The incidence of venous thromboembolism in family members of patients with factor V Leiden mutation and venous thrombosis.

Academic Medical Center, University of Amsterdam, Amsterdam, The Netherlands.
Annals of internal medicine (Impact Factor: 16.1). 02/1998; 128(1):15-20.
Source: PubMed

ABSTRACT The factor V Leiden mutation is a genetic defect associated with an increased incidence of venous thromboembolism. When the incidence of venous thromboembolism in relatives of patients known to have the mutation outweighs the disadvantages of prophylactic strategies, family screening may be necessary.
To determine the incidence of venous thromboembolism in first-degree relatives of symptomatic carriers of the factor V Leiden mutation.
Retrospective blinded study.
University hospitals.
437 first-degree relatives of 112 heterozygous propositi and 30 relatives of 6 homozygous propositi.
Before DNA testing, information on previous venous thromboembolism and concomitant risk factors was obtained. Relatives with and without the FV: Q506 mutation were compared.

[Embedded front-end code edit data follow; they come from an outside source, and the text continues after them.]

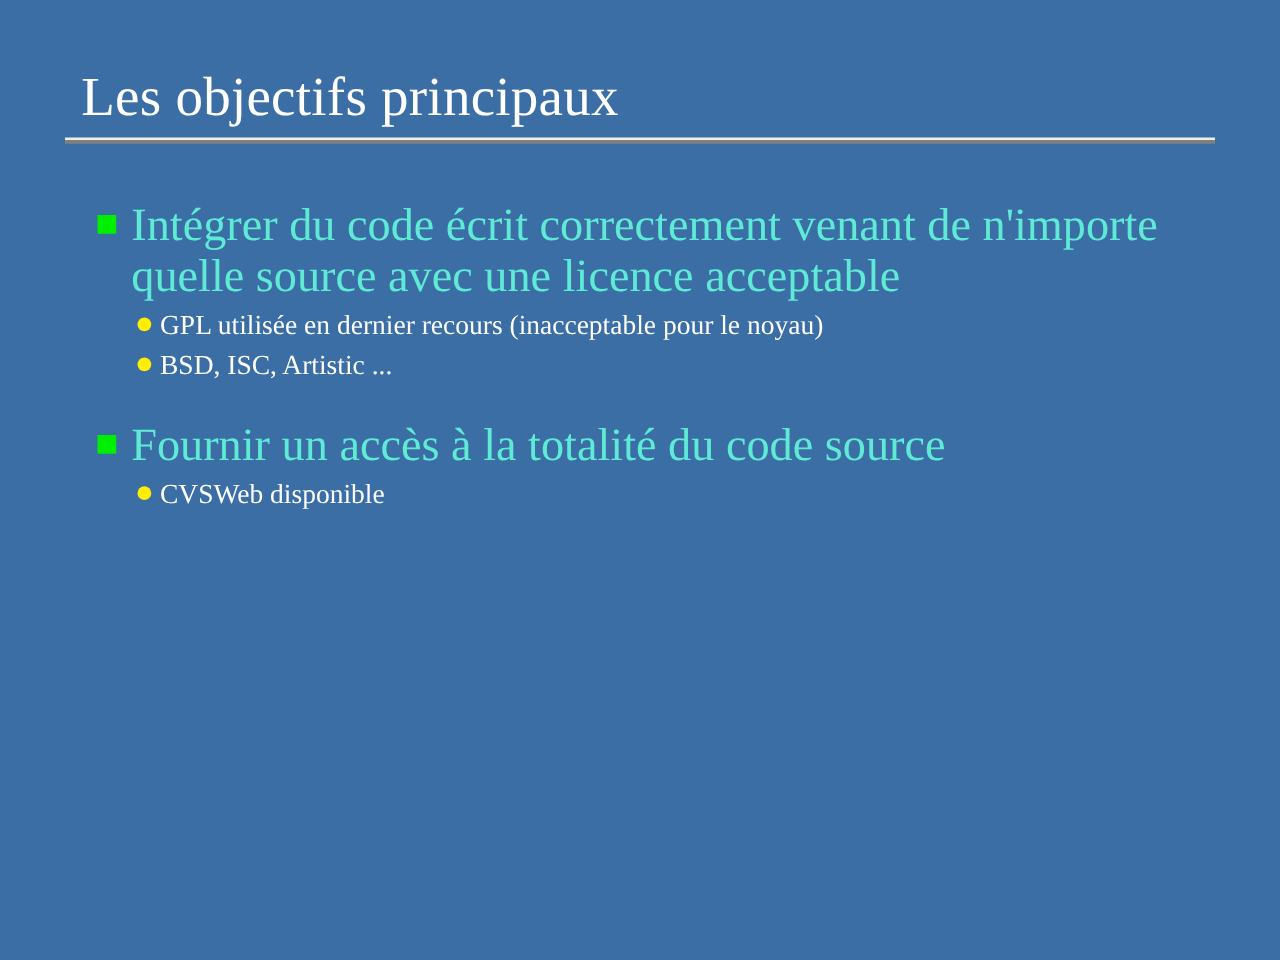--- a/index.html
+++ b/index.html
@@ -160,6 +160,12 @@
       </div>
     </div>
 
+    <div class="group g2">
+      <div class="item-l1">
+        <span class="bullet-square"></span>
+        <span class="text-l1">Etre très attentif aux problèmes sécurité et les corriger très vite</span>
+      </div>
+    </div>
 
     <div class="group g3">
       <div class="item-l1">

The annual incidence of thromboembolism in relatives of heterozygous propositi was 0.45% (95% CI, 0.28% to 0.61%) in those with the mutation and 0.10% (CI, 0.02% to 0.19%) in those without the mutation (relative risk, 4.2 [CI, 1.8 to 9.9]). Among carriers, the incidence increased from 0.25% (CI, 0.12% to 0.49%) in the 15- to 30-year-old age group to 1.1% (CI, 0.24% to 3.33%) in persons older than 60 years of age. Half of the episodes of venous thromboembolism occurred spontaneously, 20% were related to surgery, and 30% were associated with pregnancy or use of oral contraceptives.

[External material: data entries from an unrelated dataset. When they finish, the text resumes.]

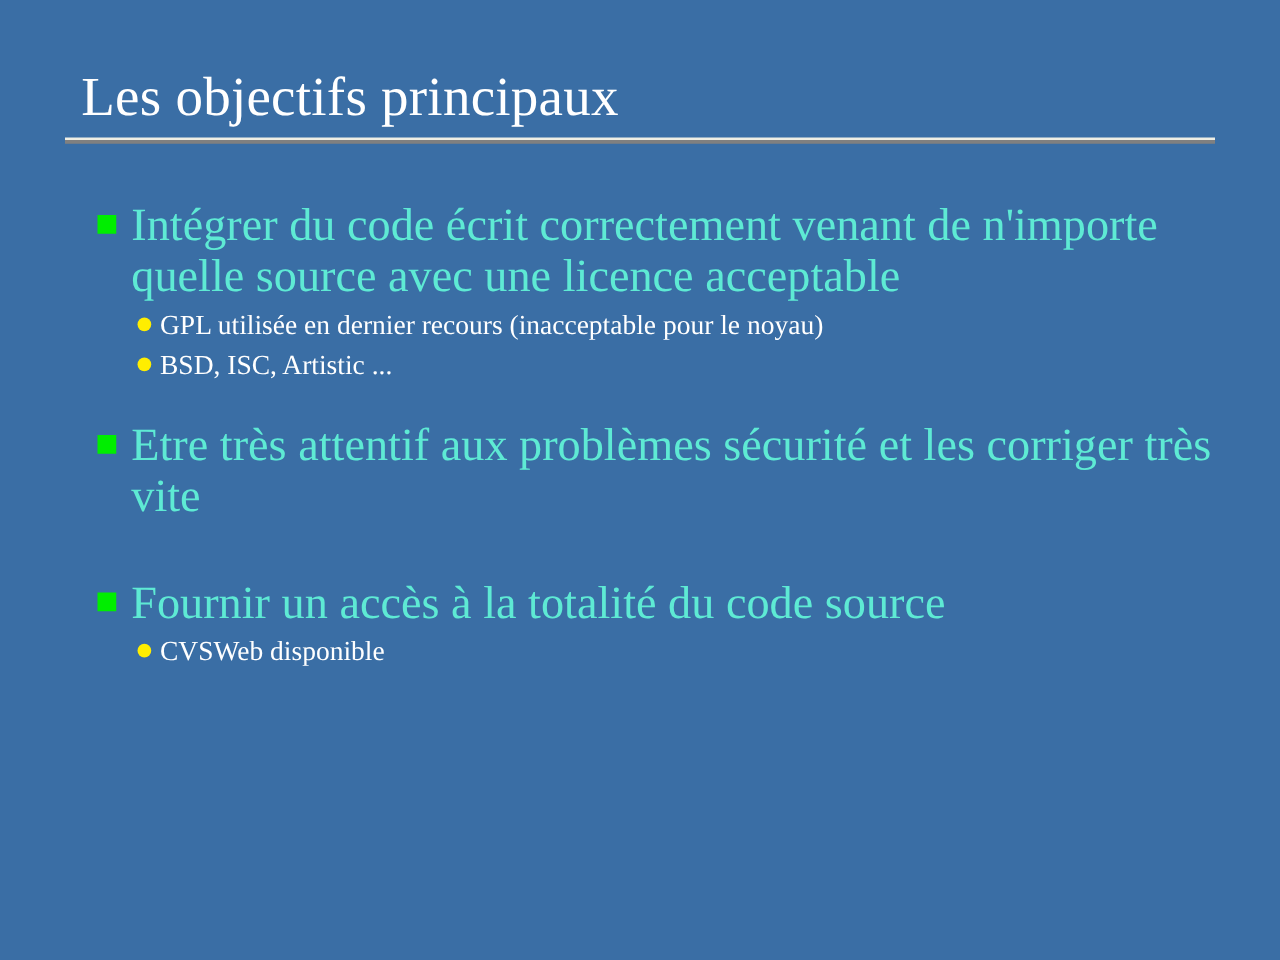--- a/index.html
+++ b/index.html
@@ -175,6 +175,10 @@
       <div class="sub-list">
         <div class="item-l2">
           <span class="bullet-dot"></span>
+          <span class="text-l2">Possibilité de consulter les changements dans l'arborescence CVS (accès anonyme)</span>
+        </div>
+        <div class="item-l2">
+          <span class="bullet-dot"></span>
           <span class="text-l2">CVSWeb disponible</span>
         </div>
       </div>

The observed low annual risk for venous thromboembolism in persons carrying the factor V Leiden mutation does not seem to outweigh the risks for bleeding associated with coumarin prophylaxis or justify discouragement of the use of oral contraceptives. A general policy of screening the families of all patients with the factor V Leiden mutation does not seem to be indicated. The observations in this moderate-size, retrospective study need to be confirmed by prospective follow-up studies.